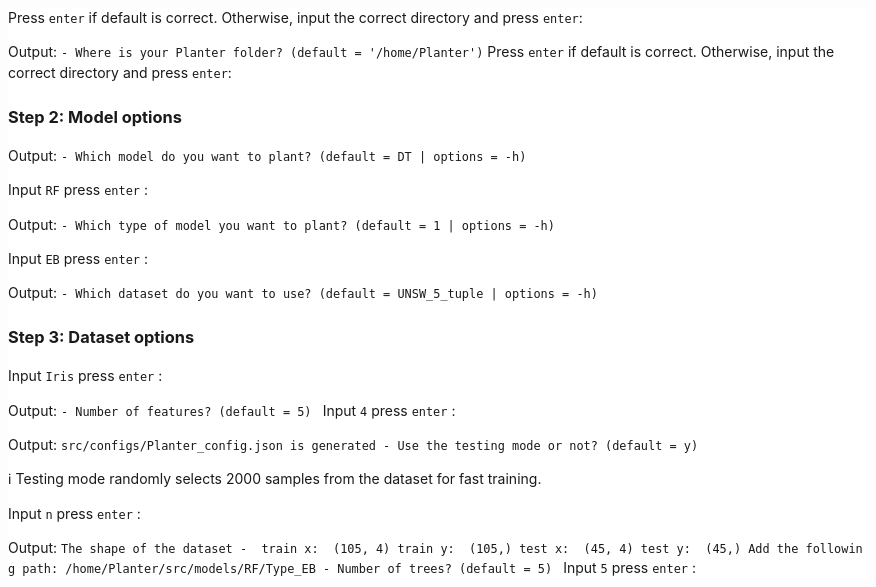  Press ```enter``` if default is correct. Otherwise, input the correct directory and press ```enter```:

  Output:
    ```
    - Where is your Planter folder? (default = '/home/Planter')
    ``` 
  Press ```enter``` if default is correct. Otherwise, input the correct directory and press ```enter```:
  
  ### Step 2: Model options
  Output:
    ```
    - Which model do you want to plant? (default = DT | options = -h) 
    ``` 
  
  Input ```RF```  press ```enter``` :

  Output:
    ```
    - Which type of model you want to plant? (default = 1 | options = -h) 
    ``` 
  
  Input ```EB```  press ```enter``` :
  
  Output:
    ```
    - Which dataset do you want to use? (default = UNSW_5_tuple | options = -h) 
    ``` 
  
  ### Step 3: Dataset options
  Input ```Iris```  press ```enter``` :

  Output:
    ```
    - Number of features? (default = 5) 
    ```
  Input ```4```  press ```enter``` :

  Output:
    ```
    src/configs/Planter_config.json is generated
    - Use the testing mode or not? (default = y) 
    ``` 
  
  :information_source: Testing mode randomly selects 2000 samples from the dataset for fast training.
  
  Input ```n```  press ```enter``` :

  Output:
    ```
    The shape of the dataset -  train x:  (105, 4) train y:  (105,) test x:  (45, 4) test y:  (45,)
    Add the following path: /home/Planter/src/models/RF/Type_EB
    - Number of trees? (default = 5) 
    ``` 
  Input ```5```  press ```enter``` :
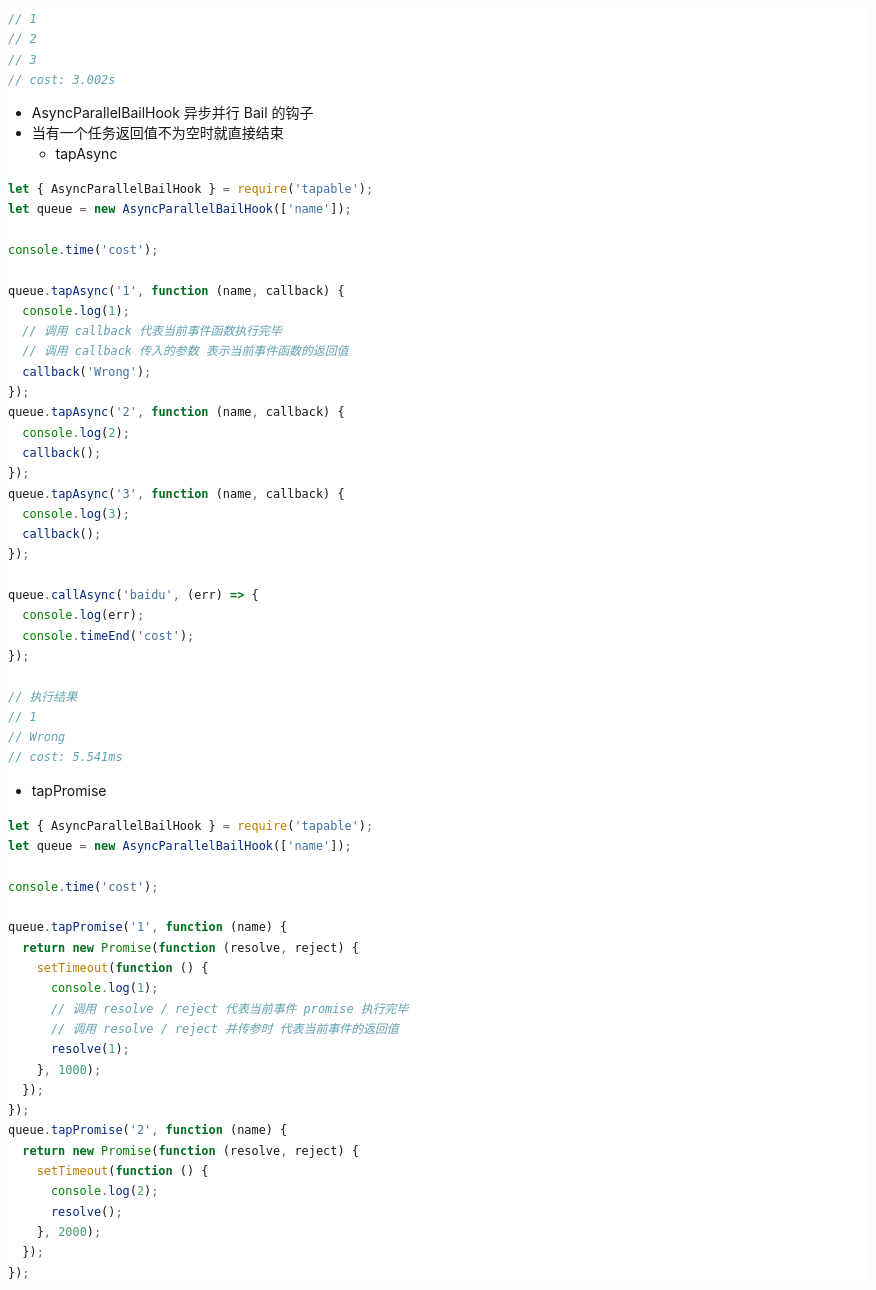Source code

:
 ```js
// 1
// 2
// 3
// cost: 3.002s
```
- AsyncParallelBailHook 异步并行 Bail 的钩子
- 当有一个任务返回值不为空时就直接结束
  - tapAsync
```js
let { AsyncParallelBailHook } = require('tapable');
let queue = new AsyncParallelBailHook(['name']);

console.time('cost');

queue.tapAsync('1', function (name, callback) {
  console.log(1);
  // 调用 callback 代表当前事件函数执行完毕
  // 调用 callback 传入的参数 表示当前事件函数的返回值
  callback('Wrong');
});
queue.tapAsync('2', function (name, callback) {
  console.log(2);
  callback();
});
queue.tapAsync('3', function (name, callback) {
  console.log(3);
  callback();
});

queue.callAsync('baidu', (err) => {
  console.log(err);
  console.timeEnd('cost');
});

// 执行结果
// 1
// Wrong
// cost: 5.541ms
```
  - tapPromise
```js
let { AsyncParallelBailHook } = require('tapable');
let queue = new AsyncParallelBailHook(['name']);

console.time('cost');

queue.tapPromise('1', function (name) {
  return new Promise(function (resolve, reject) {
    setTimeout(function () {
      console.log(1);
      // 调用 resolve / reject 代表当前事件 promise 执行完毕
      // 调用 resolve / reject 并传参时 代表当前事件的返回值
      resolve(1);
    }, 1000);
  });
});
queue.tapPromise('2', function (name) {
  return new Promise(function (resolve, reject) {
    setTimeout(function () {
      console.log(2);
      resolve();
    }, 2000);
  });
});
```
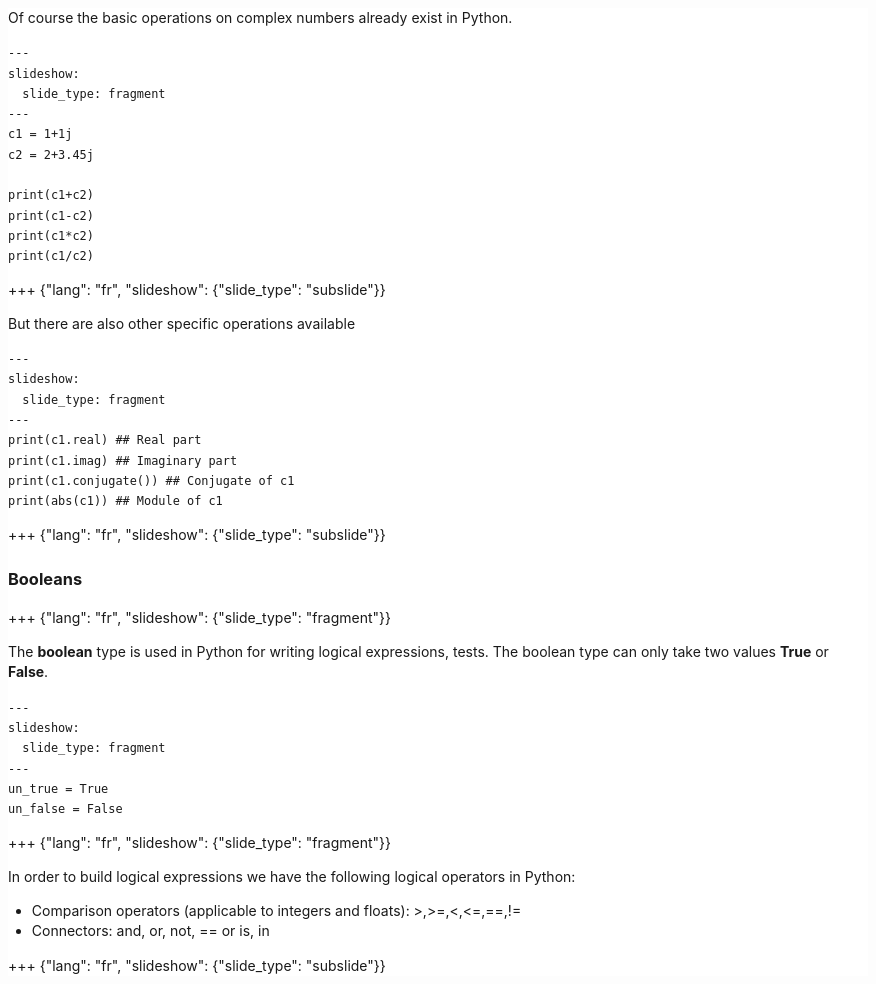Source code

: Of course the basic operations on complex numbers already exist in Python.

```{code-cell} ipython3
---
slideshow:
  slide_type: fragment
---
c1 = 1+1j
c2 = 2+3.45j

print(c1+c2)
print(c1-c2)
print(c1*c2)
print(c1/c2)
```

+++ {"lang": "fr", "slideshow": {"slide_type": "subslide"}}

But there are also other specific operations available

```{code-cell} ipython3
---
slideshow:
  slide_type: fragment
---
print(c1.real) ## Real part
print(c1.imag) ## Imaginary part
print(c1.conjugate()) ## Conjugate of c1
print(abs(c1)) ## Module of c1
```

+++ {"lang": "fr", "slideshow": {"slide_type": "subslide"}}

### Booleans

+++ {"lang": "fr", "slideshow": {"slide_type": "fragment"}}

The **boolean** type is used in Python for writing logical expressions, tests. The boolean type can only take two values **True** or **False**.

```{code-cell} ipython3
---
slideshow:
  slide_type: fragment
---
un_true = True
un_false = False
```

+++ {"lang": "fr", "slideshow": {"slide_type": "fragment"}}

In order to build logical expressions we have the following logical operators in Python: 
* Comparison operators (applicable to integers and floats): >,>=,<,<=,==,!=
* Connectors: and, or, not, == or is, in

+++ {"lang": "fr", "slideshow": {"slide_type": "subslide"}}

* _Problem_: Scan the entries above and copy each line where "resolve" occurs.

* _Final answer_:
  return new Promise(function (resolve, reject) {
      // 调用 resolve / reject 代表当前事件 promise 执行完毕
      // 调用 resolve / reject 并传参时 代表当前事件的返回值
      resolve(1);
  return new Promise(function (resolve, reject) {
      resolve();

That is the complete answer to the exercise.